This development was, perhaps, inevitable. Like the directors of all good horror films, politicians clearly recognised that gorier really is better when it comes to rousing public support.


And, like dutiful lambs to the slaughter, we have followed their directive. Flocking to pub corners, keyboards, and pre-eminent student publications, we have fed the rhetoric of the ‘evil politician’. We have, I’m afraid to admit, sunk to their level.


But our politicians are not evil. They were elected by thousands if not millions of voters — they must have displayed some degree of humanity to have won the hearts of constituents.


More to the point, Westminster is a vast, bureaucratic machine; by channelling the blame for political failures onto a single individual, voters are losing sight of the bigger picture. I’d be the first to concur that Boris Johnson was a hugely flawed Prime Minister, while the sheer irony of Liz Truss’s latest publication, Ten Years to Save the West, might be funny if her fifty-day premiership hadn’t condemned the UK to a cost-of-living and inflation crisis. Yet very few policies offer direct reflections of an individual’s beliefs, and suggesting that they do is a convenient, politically lazy way for politicians to gain support.


Crucially, the tactic has reduced the space for conversation, compromise, or constructive action. In 2023, a Labour campaign suggested Rishi Sunak personally believed that adults convicted of sexual assault should escape prison sentences. Political allegiances aside, this is clearly untrue; the basis of Sunak’s policies had far more to do with — admittedly objectionable — funding cuts to the police, judiciary, and court system. Yet the campaign appealed to a voting public that views politicians in moralising, polarised terms.


Misled by this ‘good versus evil’ paradigm, which implies that individuals can single-handedly resolve systemic issues, voters increasingly view ‘moderation’ in disdainful terms. Policies are valued on the strength of the conviction with which they are held, rather than their inherent credibility. The term ‘U-Turn’ has developed pejorative connotations, discouraging politicians from changing their minds for fear of losing support.

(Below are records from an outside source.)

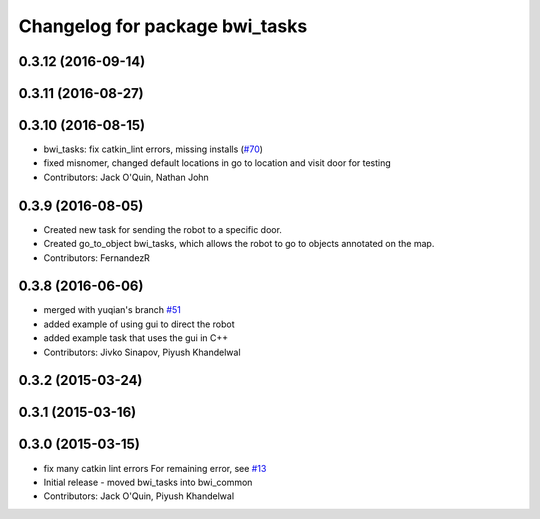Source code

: ^^^^^^^^^^^^^^^^^^^^^^^^^^^^^^^
Changelog for package bwi_tasks
^^^^^^^^^^^^^^^^^^^^^^^^^^^^^^^

0.3.12 (2016-09-14)
-------------------

0.3.11 (2016-08-27)
-------------------

0.3.10 (2016-08-15)
-------------------
* bwi_tasks: fix catkin_lint errors, missing installs (`#70 <https://github.com/utexas-bwi/bwi_common/issues/70>`_)
* fixed misnomer, changed default locations in go to location and visit door for testing
* Contributors: Jack O'Quin, Nathan John

0.3.9 (2016-08-05)
------------------
* Created new task for sending the robot to a specific door.
* Created go_to_object bwi_tasks, which allows the robot to go to objects annotated on the map.
* Contributors: FernandezR

0.3.8 (2016-06-06)
------------------
* merged with yuqian's branch `#51
  <https://github.com/utexas-bwi/bwi_common/issues/51>`_
* added example of using gui to direct the robot
* added example task that uses the gui in C++
* Contributors: Jivko Sinapov, Piyush Khandelwal

0.3.2 (2015-03-24)
------------------

0.3.1 (2015-03-16)
------------------

0.3.0 (2015-03-15)
------------------
* fix many catkin lint errors
  For remaining error, see `#13 <https://github.com/utexas-bwi/bwi_common/issues/13>`_
* Initial release - moved bwi_tasks into bwi_common
* Contributors: Jack O'Quin, Piyush Khandelwal

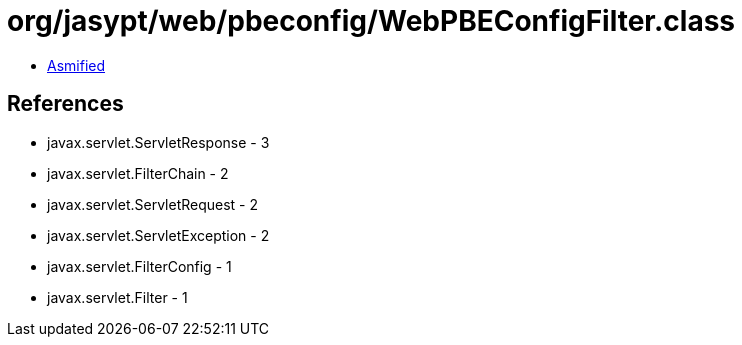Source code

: = org/jasypt/web/pbeconfig/WebPBEConfigFilter.class

 - link:WebPBEConfigFilter-asmified.java[Asmified]

== References

 - javax.servlet.ServletResponse - 3
 - javax.servlet.FilterChain - 2
 - javax.servlet.ServletRequest - 2
 - javax.servlet.ServletException - 2
 - javax.servlet.FilterConfig - 1
 - javax.servlet.Filter - 1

Correspondingly, centre-ground thinkers have been pushed out by the headline-grabbing, persuasive rhetoric of more radical alternatives. Take Suella Braverman: few had heard of ‘Suella Fernandes’ when she first came to government in 2005. Yet, in recent years, her inflammatory comments — many of which would curl the toenails of the most xenophobic Brexiteer — have made her a household name and leadership contender.

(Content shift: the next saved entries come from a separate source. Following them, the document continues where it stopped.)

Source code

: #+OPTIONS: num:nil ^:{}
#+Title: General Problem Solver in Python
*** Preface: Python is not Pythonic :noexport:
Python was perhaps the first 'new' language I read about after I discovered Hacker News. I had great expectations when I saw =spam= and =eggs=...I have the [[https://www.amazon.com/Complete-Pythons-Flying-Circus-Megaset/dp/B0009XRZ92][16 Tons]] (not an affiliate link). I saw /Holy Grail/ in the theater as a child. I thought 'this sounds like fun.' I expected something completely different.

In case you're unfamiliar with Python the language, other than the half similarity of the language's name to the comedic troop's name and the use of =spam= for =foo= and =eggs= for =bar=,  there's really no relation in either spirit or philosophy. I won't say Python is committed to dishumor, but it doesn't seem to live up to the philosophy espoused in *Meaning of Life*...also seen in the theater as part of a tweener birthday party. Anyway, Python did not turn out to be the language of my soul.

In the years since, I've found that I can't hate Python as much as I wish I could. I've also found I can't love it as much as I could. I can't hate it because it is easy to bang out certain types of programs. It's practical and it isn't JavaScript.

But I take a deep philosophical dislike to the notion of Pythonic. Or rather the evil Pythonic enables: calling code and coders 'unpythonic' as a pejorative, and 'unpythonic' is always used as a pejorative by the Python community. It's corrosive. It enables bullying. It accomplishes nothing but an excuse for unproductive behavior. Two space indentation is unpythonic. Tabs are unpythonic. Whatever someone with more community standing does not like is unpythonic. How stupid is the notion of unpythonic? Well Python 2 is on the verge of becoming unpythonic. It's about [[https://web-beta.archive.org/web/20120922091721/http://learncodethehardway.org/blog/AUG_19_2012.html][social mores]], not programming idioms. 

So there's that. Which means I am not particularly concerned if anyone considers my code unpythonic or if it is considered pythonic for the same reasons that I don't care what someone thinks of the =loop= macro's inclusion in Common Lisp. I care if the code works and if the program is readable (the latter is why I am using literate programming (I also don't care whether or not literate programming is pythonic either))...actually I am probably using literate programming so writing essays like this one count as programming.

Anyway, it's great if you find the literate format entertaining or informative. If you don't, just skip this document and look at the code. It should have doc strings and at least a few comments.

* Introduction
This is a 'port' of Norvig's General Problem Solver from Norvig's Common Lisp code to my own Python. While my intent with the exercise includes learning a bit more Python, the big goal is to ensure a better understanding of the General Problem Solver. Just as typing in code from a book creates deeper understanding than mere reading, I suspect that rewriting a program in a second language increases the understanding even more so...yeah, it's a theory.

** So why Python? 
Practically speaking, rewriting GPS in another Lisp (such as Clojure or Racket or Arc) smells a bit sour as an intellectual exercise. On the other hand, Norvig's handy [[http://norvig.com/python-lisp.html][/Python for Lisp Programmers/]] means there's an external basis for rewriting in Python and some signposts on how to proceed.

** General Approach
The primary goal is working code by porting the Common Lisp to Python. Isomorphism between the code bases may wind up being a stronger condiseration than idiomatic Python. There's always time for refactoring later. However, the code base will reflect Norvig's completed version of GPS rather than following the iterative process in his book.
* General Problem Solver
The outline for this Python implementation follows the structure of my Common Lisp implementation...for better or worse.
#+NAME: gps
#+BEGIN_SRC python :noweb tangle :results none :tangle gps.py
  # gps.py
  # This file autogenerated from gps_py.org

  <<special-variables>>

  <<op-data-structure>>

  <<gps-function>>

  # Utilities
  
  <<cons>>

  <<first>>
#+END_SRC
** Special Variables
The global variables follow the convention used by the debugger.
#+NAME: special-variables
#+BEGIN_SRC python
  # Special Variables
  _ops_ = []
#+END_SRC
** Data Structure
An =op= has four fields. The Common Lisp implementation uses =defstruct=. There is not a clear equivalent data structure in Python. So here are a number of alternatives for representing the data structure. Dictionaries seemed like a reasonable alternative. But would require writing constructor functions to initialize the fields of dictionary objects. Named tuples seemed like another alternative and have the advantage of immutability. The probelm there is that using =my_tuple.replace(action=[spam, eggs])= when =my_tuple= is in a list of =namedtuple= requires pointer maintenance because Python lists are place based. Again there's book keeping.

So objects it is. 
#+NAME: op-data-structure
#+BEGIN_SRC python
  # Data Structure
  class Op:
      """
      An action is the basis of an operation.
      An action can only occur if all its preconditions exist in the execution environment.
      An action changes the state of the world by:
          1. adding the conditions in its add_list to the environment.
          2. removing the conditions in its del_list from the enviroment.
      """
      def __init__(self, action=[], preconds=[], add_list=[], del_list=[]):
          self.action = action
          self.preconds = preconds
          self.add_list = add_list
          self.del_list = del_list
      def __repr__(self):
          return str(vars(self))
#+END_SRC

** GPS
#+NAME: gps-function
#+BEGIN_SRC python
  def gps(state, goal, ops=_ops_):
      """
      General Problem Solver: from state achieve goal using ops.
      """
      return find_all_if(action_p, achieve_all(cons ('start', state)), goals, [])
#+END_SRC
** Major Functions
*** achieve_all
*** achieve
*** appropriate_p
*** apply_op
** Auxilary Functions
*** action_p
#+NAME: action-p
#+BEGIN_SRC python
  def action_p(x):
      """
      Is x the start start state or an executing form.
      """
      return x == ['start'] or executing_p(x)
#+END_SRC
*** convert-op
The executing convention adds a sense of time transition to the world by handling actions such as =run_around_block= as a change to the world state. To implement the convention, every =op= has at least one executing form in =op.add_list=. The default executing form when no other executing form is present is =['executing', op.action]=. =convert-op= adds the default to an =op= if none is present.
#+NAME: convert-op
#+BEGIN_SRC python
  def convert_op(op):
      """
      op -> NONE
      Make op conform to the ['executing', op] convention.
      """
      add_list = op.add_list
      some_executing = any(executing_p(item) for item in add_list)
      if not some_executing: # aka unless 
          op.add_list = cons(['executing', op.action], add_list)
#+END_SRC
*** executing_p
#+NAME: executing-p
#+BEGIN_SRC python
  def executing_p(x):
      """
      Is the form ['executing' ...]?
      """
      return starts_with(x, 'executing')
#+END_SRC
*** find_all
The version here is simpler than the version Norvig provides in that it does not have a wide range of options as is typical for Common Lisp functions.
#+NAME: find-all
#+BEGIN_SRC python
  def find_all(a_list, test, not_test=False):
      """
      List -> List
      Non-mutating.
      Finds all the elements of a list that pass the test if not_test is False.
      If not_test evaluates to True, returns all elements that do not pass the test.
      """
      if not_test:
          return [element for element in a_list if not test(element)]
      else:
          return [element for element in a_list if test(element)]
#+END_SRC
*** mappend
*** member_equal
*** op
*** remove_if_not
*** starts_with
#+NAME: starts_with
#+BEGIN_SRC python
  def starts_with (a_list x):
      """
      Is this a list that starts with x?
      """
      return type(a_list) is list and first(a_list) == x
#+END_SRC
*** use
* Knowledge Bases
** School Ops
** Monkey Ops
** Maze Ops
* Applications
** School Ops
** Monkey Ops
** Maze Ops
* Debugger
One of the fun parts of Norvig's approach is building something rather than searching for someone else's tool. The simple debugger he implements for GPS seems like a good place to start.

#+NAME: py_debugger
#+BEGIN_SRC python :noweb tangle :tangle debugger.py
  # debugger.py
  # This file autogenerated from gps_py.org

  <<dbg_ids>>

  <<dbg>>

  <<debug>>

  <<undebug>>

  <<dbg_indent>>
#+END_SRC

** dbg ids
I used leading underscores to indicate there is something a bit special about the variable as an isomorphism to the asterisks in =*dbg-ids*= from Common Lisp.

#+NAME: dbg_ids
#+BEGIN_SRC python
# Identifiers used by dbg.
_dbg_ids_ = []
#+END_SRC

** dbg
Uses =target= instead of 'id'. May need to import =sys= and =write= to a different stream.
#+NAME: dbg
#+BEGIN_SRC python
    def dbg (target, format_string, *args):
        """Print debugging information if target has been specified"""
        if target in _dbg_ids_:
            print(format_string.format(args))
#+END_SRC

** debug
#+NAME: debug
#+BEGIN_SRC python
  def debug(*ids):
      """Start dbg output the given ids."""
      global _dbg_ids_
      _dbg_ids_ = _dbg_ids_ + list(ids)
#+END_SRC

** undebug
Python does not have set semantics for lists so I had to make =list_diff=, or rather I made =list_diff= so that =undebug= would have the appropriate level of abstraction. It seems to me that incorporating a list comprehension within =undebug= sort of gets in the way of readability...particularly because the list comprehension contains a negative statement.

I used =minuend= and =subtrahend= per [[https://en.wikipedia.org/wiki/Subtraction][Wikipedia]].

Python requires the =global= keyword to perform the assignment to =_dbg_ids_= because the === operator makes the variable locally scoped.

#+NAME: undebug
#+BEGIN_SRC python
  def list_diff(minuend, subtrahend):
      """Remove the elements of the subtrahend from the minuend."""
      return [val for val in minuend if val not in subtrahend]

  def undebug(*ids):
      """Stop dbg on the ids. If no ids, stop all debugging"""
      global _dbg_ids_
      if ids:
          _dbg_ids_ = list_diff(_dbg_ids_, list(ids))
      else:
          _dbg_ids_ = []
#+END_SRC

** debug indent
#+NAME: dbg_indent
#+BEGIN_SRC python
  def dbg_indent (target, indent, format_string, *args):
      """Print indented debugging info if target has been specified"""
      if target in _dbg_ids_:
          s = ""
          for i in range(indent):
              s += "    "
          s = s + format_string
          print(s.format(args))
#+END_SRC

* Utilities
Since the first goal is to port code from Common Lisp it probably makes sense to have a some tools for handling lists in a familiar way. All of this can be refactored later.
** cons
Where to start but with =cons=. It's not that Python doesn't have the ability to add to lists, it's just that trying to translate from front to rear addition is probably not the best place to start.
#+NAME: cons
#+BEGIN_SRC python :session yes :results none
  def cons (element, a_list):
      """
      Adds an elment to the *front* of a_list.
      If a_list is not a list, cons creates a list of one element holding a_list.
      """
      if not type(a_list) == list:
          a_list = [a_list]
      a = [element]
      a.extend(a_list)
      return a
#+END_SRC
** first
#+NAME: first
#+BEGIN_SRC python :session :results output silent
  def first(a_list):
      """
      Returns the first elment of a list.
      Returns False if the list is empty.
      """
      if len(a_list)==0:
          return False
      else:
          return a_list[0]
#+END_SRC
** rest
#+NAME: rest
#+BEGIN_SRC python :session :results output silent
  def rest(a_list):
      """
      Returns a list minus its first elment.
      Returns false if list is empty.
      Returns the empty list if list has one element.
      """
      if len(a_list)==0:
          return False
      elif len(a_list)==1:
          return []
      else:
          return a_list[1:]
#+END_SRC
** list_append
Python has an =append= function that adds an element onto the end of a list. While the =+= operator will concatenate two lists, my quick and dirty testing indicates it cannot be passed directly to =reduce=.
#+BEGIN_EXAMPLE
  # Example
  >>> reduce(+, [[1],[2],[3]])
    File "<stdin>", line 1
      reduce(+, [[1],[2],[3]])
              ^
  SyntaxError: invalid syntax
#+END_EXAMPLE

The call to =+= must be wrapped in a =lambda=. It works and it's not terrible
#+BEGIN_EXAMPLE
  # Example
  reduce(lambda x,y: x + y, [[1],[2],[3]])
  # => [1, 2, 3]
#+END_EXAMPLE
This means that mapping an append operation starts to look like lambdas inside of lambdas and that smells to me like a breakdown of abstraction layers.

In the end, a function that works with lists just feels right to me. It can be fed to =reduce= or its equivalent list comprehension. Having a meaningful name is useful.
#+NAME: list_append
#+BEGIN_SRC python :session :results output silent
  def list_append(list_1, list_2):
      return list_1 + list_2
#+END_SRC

Herein lies the great irony. In pitching politics as an apocalyptic, moral battle, politicians have re-captured the attention of a distracted voting public. Simultaneously, their polarising rhetoric has bred politicians who project increasingly ‘evil’, headline-grabbing personas. Only if voters refuse to sink to their level can we regain the nuances of effective government. Occasionally, mundane ‘Victoria sponge’ politics is exactly what our country needs.